INPUT:
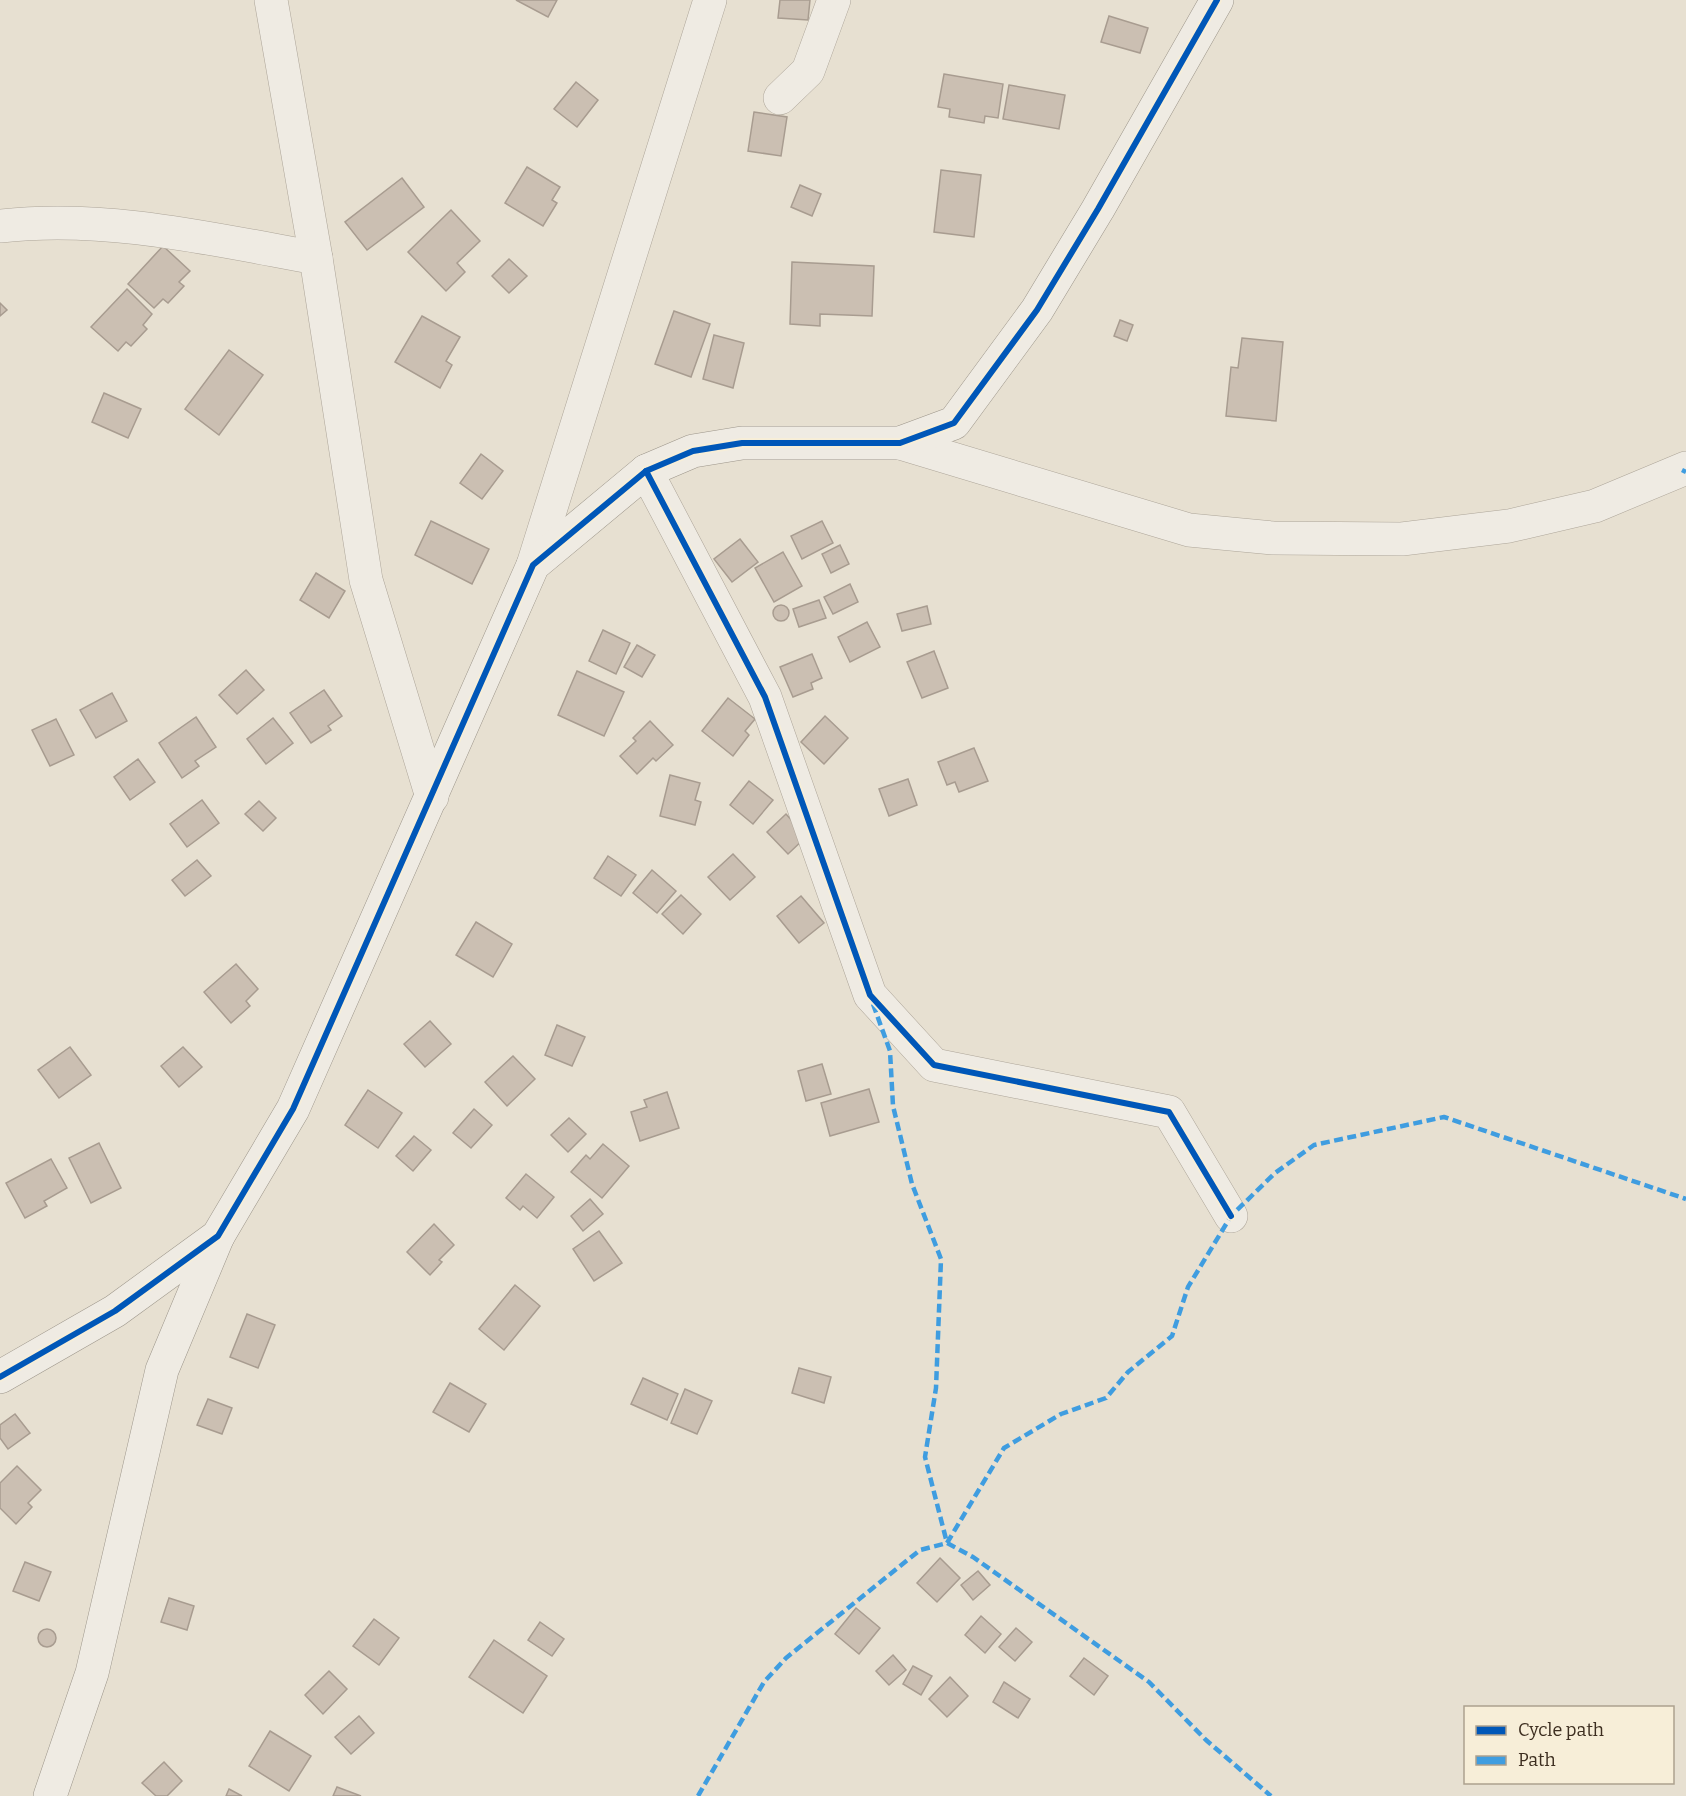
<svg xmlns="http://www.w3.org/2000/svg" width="1686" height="1796" font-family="Bitter,serif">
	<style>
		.building { fill: #cbbfb2; stroke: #a89c90; stroke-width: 1.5 }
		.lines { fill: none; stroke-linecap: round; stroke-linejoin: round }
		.street-casing { stroke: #ada599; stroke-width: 34 }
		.secondary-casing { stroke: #9c958a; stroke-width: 34 }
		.street { stroke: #efebe3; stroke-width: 33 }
		.secondary { stroke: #efebe3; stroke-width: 33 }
		.quiet { stroke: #3f9de0; stroke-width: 4.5; stroke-dasharray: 9 4.5; stroke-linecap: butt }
		.cycleway-casing { stroke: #f7eed8; stroke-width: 10 }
		.cycleway { stroke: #0057b8; stroke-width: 6 }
	</style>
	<rect width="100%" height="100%" fill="#e7e0d1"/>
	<!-- building -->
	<g class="building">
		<path d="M516,0H557L548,17Z"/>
		<path d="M780,0H810L808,20L778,18Z"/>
		<path d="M1109,16L1148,28L1140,53L1101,42Z"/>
		<path d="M944,74L1003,84L998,118L985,116L984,123L949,117L950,109L938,107Z"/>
		<path d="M576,82L598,100L577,127L554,109Z"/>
		<path d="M1009,85L1065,95L1059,129L1003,119Z"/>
		<path d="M754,112L787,117L781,156L748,151Z"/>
		<path d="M527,167L560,187L552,200L557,203L543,226L505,203Z"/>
		<path d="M941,170L981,175L974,237L934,232Z"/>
		<path d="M402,178L424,207L367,250L345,222Z"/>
		<path d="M800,185L821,194L812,216L791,207Z"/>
		<path d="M451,210L480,241L457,263L465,272L446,291L408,252Z"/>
		<path d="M163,246L190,271L179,282L184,286L168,303L163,299L154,308L128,284Z"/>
		<path d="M509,259L527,276L509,293L492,276Z"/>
		<path d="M792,262L874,266L872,316L820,314V326L790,324Z"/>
		<path d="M127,289L152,314L143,325L147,329L131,346L126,342L118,351L91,327Z"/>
		<path d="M0,303L7,310L0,316Z"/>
		<path d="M674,311L710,324L691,377L655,364Z"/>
		<path d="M422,316L460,337L446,361L452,365L440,388L395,362Z"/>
		<path d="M1120,320L1133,325L1127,341L1114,336Z"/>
		<path d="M714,335L744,343L733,388L703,379Z"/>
		<path d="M1242,338L1283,342L1276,421L1226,416L1231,367L1238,368Z"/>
		<path d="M229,350L263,375L219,435L185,409Z"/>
		<path d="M104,393L141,409L128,438L92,422Z"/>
		<path d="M481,454L503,471L482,499L460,483Z"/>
		<path d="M431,521L489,549L472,584L415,555Z"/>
		<path d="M822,521L833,543L802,559L791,536Z"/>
		<path d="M740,539L758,562L732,582L714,559Z"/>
		<path d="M840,545L849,564L831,573L822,554Z"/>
		<path d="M783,552L802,586L774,602L755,568Z"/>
		<path d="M316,573L345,591L329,618L300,600Z"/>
		<path d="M850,584L858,602L833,614L824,597Z"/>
		<path d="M819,600L826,618L799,627L793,609Z"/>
		<circle cx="781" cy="613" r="8"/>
		<path d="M927,606L931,624L902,631L897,614Z"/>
		<path d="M867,622L880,647L850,662L838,637Z"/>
		<path d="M603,630L630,643L616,674L589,661Z"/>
		<path d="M637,645L655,655L642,677L624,667Z"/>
		<path d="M934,651L948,688L922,698L907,662Z"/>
		<path d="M812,654L822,678L811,683L813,689L793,697L780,667Z"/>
		<path d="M246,670L264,690L237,714L219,695Z"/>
		<path d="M577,671L624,692L604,736L558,715Z"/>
		<path d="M324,690L342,716L328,726L331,730L311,743L290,713Z"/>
		<path d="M112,693L127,721L96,738L80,710Z"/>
		<path d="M728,698L755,719L745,731L749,735L733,756L702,731Z"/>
		<path d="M825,716L848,738L824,764L801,742Z"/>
		<path d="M196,717L216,747L195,761L199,766L182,778L159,743Z"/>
		<path d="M273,718L293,743L266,764L247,739Z"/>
		<path d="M56,719L74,755L50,766L32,730Z"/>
		<path d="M650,721L673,745L656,761L653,758L637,774L620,756L636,741L633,738Z"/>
		<path d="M974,748L988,781L959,792L955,782L947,785L938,762Z"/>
		<path d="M138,759L155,782L130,800L114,777Z"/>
		<path d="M670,775L700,783L695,800L701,802L695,825L660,816Z"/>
		<path d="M908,779L917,805L889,816L879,789Z"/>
		<path d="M749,781L773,800L753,824L730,805Z"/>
		<path d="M202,800L219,823L187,847L170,824Z"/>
		<path d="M259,801L276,818L263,831L245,814Z"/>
		<path d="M786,814L806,837L788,854L767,832Z"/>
		<path d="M733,854L755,877L730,900L708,877Z"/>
		<path d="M608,856L636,875L621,896L594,878Z"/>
		<path d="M197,860L211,876L185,896L172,880Z"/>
		<path d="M652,870L676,891L657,913L633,893Z"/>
		<path d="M681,895L701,914L683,934L662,914Z"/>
		<path d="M801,896L824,923L799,943L777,916Z"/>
		<path d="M476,922L512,944L493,977L456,955Z"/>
		<path d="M236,964L258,989L246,1001L250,1006L231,1023L204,992Z"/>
		<path d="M430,1021L451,1044L425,1067L404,1044Z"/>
		<path d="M557,1025L585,1037L572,1066L545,1055Z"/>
		<path d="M70,1047L91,1075L59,1098L38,1070Z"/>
		<path d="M183,1047L202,1067L179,1087L161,1066Z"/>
		<path d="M513,1056L535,1079L507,1106L485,1082Z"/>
		<path d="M822,1064L831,1094L806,1101L798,1071Z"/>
		<path d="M869,1089L879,1122L830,1136L821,1103Z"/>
		<path d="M368,1090L402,1113L378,1148L345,1125Z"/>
		<path d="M667,1092L679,1128L640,1141L631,1112L647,1107L644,1100Z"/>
		<path d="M474,1109L492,1125L471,1148L453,1133Z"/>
		<path d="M569,1118L586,1134L568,1152L551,1135Z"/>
		<path d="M414,1136L431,1150L413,1171L396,1156Z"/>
		<path d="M99,1143L121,1188L91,1203L69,1158Z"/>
		<path d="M603,1144L629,1166L602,1198L571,1172L586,1155L590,1159Z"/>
		<path d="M51,1159L67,1188L44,1201L47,1206L25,1218L6,1183Z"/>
		<path d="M526,1174L554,1197L537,1218L523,1206L520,1210L506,1198Z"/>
		<path d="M590,1199L603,1214L583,1231L571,1216Z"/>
		<path d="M434,1224L454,1245L439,1260L442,1262L430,1275L407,1252Z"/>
		<path d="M599,1231L622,1263L594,1281L573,1249Z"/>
		<path d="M515,1285L540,1306L504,1350L479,1329Z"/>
		<path d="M247,1314L275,1325L258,1368L230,1357Z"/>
		<path d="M799,1368L831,1377L824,1403L792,1393Z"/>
		<path d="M643,1378L678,1394L667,1420L631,1404Z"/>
		<path d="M450,1383L486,1404L469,1432L433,1412Z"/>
		<path d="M685,1389L712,1401L697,1434L671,1423Z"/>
		<path d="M208,1399L232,1408L222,1434L197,1425Z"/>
		<path d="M15,1414L30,1433L8,1449L0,1438V1425Z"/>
		<path d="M17,1466L41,1490L28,1503L32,1507L16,1524L0,1508V1483Z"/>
		<path d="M940,1558L960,1578L937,1602L917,1583Z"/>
		<path d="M25,1562L51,1572L39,1601L13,1591Z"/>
		<path d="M978,1571L990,1585L973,1600L961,1585Z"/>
		<path d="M169,1598L194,1606L187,1630L161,1622Z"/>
		<path d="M856,1608L880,1628L859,1654L835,1634Z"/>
		<path d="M981,1616L1001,1634L985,1653L965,1635Z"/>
		<path d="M374,1619L399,1638L379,1665L353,1646Z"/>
		<path d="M540,1622L564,1639L552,1656L528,1640Z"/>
		<path d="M1016,1628L1032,1642L1015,1661L999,1647Z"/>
		<circle cx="47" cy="1638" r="9"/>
		<path d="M494,1640L547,1676L523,1713L469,1677Z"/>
		<path d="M893,1655L906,1670L889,1685L876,1671Z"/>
		<path d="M1084,1658L1108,1676L1094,1695L1070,1676Z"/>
		<path d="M913,1666L932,1676L921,1695L903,1684Z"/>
		<path d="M329,1671L347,1689L323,1714L305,1695Z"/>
		<path d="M950,1677L968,1696L947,1717L929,1699Z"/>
		<path d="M1004,1682L1030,1699L1018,1718L993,1702Z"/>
		<path d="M359,1716L374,1733L351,1754L335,1737Z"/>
		<path d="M270,1731L311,1756L289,1791L249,1766Z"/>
		<path d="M164,1762L182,1781L167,1796H156L142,1783Z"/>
		<path d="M337,1787L361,1796H333Z"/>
		<path d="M229,1789L242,1796H226Z"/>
	</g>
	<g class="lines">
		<!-- street casing -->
		<g class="street-casing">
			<g id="street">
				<path d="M271,0L316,258L366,580L432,797"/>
				<path d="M780,98L808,71L834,0"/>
				<path d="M0,226C106,214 212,239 316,258"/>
				<path d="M900,443L1189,530L1273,538L1402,539L1509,526L1595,506L1686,468"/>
				<path d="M646,471L765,697L870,995L934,1065L1169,1112L1231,1216"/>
				<path d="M533,565L710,0"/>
			</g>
		</g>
		<!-- secondary casing -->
		<g class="secondary-casing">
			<g id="secondary">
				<path d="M0,1377L115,1311L218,1236L293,1109L533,565L646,471L693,451L742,443H900L954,423L1037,310L1098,209L1217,0"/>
				<path d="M50,1796L92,1673L162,1370L218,1236"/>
			</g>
		</g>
		<!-- street -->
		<use href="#street" class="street"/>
		<!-- secondary -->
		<use href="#secondary" class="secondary"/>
		<!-- quiet -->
		<g class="quiet">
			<path d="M1682,470L1686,472"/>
			<path d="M873,1004L890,1051L893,1106L912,1184L941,1259L936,1388L925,1457L947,1543"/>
			<path d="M947,1543L1004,1448L1061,1414L1106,1398L1128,1372L1172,1336L1188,1287L1231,1216L1275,1173L1314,1145L1444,1117L1686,1199"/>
			<path d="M698,1796L764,1682L786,1658L920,1550L947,1543L973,1557L1149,1682L1206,1740L1271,1796"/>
		</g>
		<!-- cycleway casing -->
		<g class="cycleway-casing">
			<g id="cycleway">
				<path d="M646,471L765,697L870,995L934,1065L1169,1112L1231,1216"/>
				<path d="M0,1377L115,1311L218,1236L293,1109L533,565L646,471L693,451L742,443H900L954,423L1037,310L1098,209L1217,0"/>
			</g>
		</g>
		<!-- cycleway -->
		<use href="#cycleway" class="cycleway"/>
	</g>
	<!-- legend -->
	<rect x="1464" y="1706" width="210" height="78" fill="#f7eed8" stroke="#ada18e" stroke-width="1.5"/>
	<rect x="1476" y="1726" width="30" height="9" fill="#0057b8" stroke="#ada18e" stroke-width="1.5"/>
	<text x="1518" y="1736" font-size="18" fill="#3d2e20">Cycle path</text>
	<rect x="1476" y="1756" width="30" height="9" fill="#3f9de0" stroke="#ada18e" stroke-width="1.5"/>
	<text x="1518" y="1766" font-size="18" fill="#3d2e20">Path</text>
</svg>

TRY IT: In the records, find every line that has the string "lines" and copy it.

THE COMPLETED TASK:
		.lines { fill: none; stroke-linecap: round; stroke-linejoin: round }
	<g class="lines">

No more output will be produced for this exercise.